There is some cliché about how things can always be worse and, in this case, to my utter frustration and impotence, they were. In my last Italian diary for Cyclingnews.com I wanted to write about what it was like to be team-mates for a day with Cipollini's lead-out man, Gian-Matteo Fagnini, about how it felt to bump shoulders at 50kph with Dimitri Konyshev, about having the luxury of drinking fine espresso every day and the ridiculousness of my not having learned passable Italian despite being here for more than four months. I was going to salute my team-mates but lament our flying off to different continents, perhaps never to see each other again, like a band of soldiers breaking up after that last heroic battle. I even wanted to write about the brilliance of the idea to sell espresso from vending machines, like Lavazza does, and how one of the premier distributors of these machines in this region is located on Via Fausto Coppi.

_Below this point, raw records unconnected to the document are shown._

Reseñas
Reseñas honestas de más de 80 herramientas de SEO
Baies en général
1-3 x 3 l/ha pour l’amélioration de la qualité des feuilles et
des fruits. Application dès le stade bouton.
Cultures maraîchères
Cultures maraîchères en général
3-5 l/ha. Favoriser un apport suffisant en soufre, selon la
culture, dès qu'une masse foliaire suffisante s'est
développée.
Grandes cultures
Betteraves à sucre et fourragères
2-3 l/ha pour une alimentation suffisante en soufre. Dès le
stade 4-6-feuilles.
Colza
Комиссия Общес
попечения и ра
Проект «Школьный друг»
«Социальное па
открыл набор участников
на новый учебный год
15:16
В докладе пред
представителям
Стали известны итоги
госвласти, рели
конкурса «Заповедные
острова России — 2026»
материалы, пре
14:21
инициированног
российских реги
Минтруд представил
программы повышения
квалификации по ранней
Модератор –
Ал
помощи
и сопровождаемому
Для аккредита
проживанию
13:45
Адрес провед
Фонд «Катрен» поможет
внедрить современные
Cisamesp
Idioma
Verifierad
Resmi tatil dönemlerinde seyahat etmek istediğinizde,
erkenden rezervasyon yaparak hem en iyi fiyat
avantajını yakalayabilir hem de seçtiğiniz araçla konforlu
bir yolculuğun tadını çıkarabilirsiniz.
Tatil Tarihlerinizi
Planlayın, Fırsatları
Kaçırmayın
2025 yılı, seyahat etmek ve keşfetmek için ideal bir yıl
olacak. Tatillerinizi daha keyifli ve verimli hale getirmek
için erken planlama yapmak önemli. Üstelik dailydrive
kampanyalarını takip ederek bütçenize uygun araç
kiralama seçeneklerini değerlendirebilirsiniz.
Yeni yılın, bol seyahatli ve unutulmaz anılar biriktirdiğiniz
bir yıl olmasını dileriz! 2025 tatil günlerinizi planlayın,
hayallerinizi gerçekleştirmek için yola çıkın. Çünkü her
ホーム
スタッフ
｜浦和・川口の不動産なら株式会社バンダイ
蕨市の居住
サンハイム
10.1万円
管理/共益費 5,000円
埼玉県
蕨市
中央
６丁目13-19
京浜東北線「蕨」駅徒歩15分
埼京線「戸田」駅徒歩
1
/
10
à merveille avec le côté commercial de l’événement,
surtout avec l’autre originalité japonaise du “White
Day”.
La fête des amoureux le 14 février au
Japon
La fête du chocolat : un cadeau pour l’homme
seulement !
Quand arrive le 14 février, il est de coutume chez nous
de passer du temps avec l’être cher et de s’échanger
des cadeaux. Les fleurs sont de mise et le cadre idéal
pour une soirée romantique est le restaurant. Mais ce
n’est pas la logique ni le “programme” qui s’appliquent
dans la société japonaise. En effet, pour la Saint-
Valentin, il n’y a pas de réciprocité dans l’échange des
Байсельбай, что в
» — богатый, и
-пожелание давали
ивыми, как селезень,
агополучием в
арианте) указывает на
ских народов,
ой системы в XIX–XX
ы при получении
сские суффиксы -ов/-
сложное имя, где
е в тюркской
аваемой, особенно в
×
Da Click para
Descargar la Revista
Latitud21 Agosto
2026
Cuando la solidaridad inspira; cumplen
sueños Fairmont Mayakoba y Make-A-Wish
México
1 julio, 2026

Instead, my head is clouded with negative feelings. I've been stewing in the hospital for almost a week after the 'innocuous' crash last Sunday produced a 125cm³ gluteal haematoma that required surgery to drain. I suffered the ignominy of having a catheter inserted in my penis when I couldn't urinate for six hours after surgery and then succumbed to a urinary tract infection. My team-mates have all flown home, and our planned final celebration was replaced by their passing almost silently through my hospital room in ones and twos to bid me farewell. And now I have lost contact with Yuliet, who naively thought she could escape from Communist Cuba via another country with restrictive civil liberties. Attempts to re-establish contact have been futile.
I love cycling. I think it is one of the most beautiful sports in the world and I was lucky enough to spend ten years as an elite athlete competing across the globe. But right now, I am incredibly frustrated and disheartened. The costs that cycling extracts from the rider - physically, emotionally and materially - are enormous in some cases, and I'm just now realising how skewed my balance sheet is.
Nonetheless, while cycling has created enormous tension in my life it also has given me peace and solace and I'll never be able to leave it behind completely, no matter what I feel right now. I'll keep riding my bike for as long as my body lets me, and I even plan to take on more coaching clients when I get settled back in the States. I've invested too much in this sport to delude myself into thinking that I could ever wash my hands of it. Like Ivan Parra told me in 2003 at the Vuelta a Chile, cycling is like a chronic disease that we can't cure!
But now I must focus on my non-sporting life.